## WHAT YOU NEED TO DO:
Can you copy out all of the rows below, replacing every "slices" with "wedges" and leaving everything else unchanged?

+++ SUPPLIED INFORMATION +++

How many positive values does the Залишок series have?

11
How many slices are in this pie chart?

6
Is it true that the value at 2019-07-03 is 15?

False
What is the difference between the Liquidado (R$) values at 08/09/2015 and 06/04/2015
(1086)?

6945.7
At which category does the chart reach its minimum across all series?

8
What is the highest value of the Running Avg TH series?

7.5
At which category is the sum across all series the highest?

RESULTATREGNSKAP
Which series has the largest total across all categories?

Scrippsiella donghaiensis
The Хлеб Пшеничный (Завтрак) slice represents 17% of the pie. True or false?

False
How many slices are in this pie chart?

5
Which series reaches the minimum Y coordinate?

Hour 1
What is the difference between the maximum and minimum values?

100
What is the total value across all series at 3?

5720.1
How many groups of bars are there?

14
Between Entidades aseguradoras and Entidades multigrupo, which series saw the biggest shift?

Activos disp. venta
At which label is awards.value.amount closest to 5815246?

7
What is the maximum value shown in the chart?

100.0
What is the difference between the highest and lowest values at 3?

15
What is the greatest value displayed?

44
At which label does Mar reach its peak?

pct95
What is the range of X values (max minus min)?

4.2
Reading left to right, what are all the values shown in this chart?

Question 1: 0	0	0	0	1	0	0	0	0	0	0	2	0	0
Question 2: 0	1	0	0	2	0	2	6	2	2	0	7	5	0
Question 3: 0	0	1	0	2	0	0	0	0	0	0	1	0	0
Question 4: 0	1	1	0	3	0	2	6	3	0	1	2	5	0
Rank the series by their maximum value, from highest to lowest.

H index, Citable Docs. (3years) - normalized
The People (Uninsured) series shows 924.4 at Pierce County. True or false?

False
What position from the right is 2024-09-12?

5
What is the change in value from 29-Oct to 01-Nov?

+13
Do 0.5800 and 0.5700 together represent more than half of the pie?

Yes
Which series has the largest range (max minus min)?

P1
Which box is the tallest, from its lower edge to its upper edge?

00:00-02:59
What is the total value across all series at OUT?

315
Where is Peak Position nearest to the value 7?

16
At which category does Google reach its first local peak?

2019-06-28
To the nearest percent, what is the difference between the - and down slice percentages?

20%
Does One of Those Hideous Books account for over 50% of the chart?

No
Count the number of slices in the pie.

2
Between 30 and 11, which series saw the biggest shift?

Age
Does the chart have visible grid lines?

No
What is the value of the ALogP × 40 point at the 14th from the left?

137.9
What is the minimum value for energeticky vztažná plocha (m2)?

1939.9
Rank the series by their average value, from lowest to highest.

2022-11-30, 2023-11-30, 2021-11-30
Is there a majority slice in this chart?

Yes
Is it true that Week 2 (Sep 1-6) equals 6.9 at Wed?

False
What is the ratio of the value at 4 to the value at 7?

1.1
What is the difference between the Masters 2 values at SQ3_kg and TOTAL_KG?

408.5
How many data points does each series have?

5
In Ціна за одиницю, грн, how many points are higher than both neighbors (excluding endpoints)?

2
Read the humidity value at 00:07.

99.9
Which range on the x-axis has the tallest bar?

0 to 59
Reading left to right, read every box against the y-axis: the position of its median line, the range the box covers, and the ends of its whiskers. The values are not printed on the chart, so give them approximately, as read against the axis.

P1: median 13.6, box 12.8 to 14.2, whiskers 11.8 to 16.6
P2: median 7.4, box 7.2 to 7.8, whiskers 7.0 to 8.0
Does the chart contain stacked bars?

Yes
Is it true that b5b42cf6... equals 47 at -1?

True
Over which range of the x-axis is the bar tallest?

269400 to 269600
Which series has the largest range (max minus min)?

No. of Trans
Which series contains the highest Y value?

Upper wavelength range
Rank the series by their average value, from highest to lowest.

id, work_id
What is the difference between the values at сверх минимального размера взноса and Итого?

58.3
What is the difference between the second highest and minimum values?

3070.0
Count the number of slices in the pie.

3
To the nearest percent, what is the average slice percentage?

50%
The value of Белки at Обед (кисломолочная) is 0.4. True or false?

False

+++

## THE COMPLETED TASK:
How many positive values does the Залишок series have?

11
How many wedges are in this pie chart?

6
Is it true that the value at 2019-07-03 is 15?

False
What is the difference between the Liquidado (R$) values at 08/09/2015 and 06/04/2015
(1086)?

6945.7
At which category does the chart reach its minimum across all series?

8
What is the highest value of the Running Avg TH series?

7.5
At which category is the sum across all series the highest?

RESULTATREGNSKAP
Which series has the largest total across all categories?

Scrippsiella donghaiensis
The Хлеб Пшеничный (Завтрак) slice represents 17% of the pie. True or false?

False
How many wedges are in this pie chart?

5
Which series reaches the minimum Y coordinate?

Hour 1
What is the difference between the maximum and minimum values?

100
What is the total value across all series at 3?

5720.1
How many groups of bars are there?

14
Between Entidades aseguradoras and Entidades multigrupo, which series saw the biggest shift?

Activos disp. venta
At which label is awards.value.amount closest to 5815246?

7
What is the maximum value shown in the chart?

100.0
What is the difference between the highest and lowest values at 3?

15
What is the greatest value displayed?

44
At which label does Mar reach its peak?

pct95
What is the range of X values (max minus min)?

4.2
Reading left to right, what are all the values shown in this chart?

Question 1: 0	0	0	0	1	0	0	0	0	0	0	2	0	0
Question 2: 0	1	0	0	2	0	2	6	2	2	0	7	5	0
Question 3: 0	0	1	0	2	0	0	0	0	0	0	1	0	0
Question 4: 0	1	1	0	3	0	2	6	3	0	1	2	5	0
Rank the series by their maximum value, from highest to lowest.

H index, Citable Docs. (3years) - normalized
The People (Uninsured) series shows 924.4 at Pierce County. True or false?

False
What position from the right is 2024-09-12?

5
What is the change in value from 29-Oct to 01-Nov?

+13
Do 0.5800 and 0.5700 together represent more than half of the pie?

Yes
Which series has the largest range (max minus min)?

P1
Which box is the tallest, from its lower edge to its upper edge?

00:00-02:59
What is the total value across all series at OUT?

315
Where is Peak Position nearest to the value 7?

16
At which category does Google reach its first local peak?

2019-06-28
To the nearest percent, what is the difference between the - and down slice percentages?

20%
Does One of Those Hideous Books account for over 50% of the chart?

No
Count the number of wedges in the pie.

2
Between 30 and 11, which series saw the biggest shift?

Age
Does the chart have visible grid lines?

No
What is the value of the ALogP × 40 point at the 14th from the left?

137.9
What is the minimum value for energeticky vztažná plocha (m2)?

1939.9
Rank the series by their average value, from lowest to highest.

2022-11-30, 2023-11-30, 2021-11-30
Is there a majority slice in this chart?

Yes
Is it true that Week 2 (Sep 1-6) equals 6.9 at Wed?

False
What is the ratio of the value at 4 to the value at 7?

1.1
What is the difference between the Masters 2 values at SQ3_kg and TOTAL_KG?

408.5
How many data points does each series have?

5
In Ціна за одиницю, грн, how many points are higher than both neighbors (excluding endpoints)?

2
Read the humidity value at 00:07.

99.9
Which range on the x-axis has the tallest bar?

0 to 59
Reading left to right, read every box against the y-axis: the position of its median line, the range the box covers, and the ends of its whiskers. The values are not printed on the chart, so give them approximately, as read against the axis.

P1: median 13.6, box 12.8 to 14.2, whiskers 11.8 to 16.6
P2: median 7.4, box 7.2 to 7.8, whiskers 7.0 to 8.0
Does the chart contain stacked bars?

Yes
Is it true that b5b42cf6... equals 47 at -1?

True
Over which range of the x-axis is the bar tallest?

269400 to 269600
Which series has the largest range (max minus min)?

No. of Trans
Which series contains the highest Y value?

Upper wavelength range
Rank the series by their average value, from highest to lowest.

id, work_id
What is the difference between the values at сверх минимального размера взноса and Итого?

58.3
What is the difference between the second highest and minimum values?

3070.0
Count the number of wedges in the pie.

3
To the nearest percent, what is the average slice percentage?

50%
The value of Белки at Обед (кисломолочная) is 0.4. True or false?

False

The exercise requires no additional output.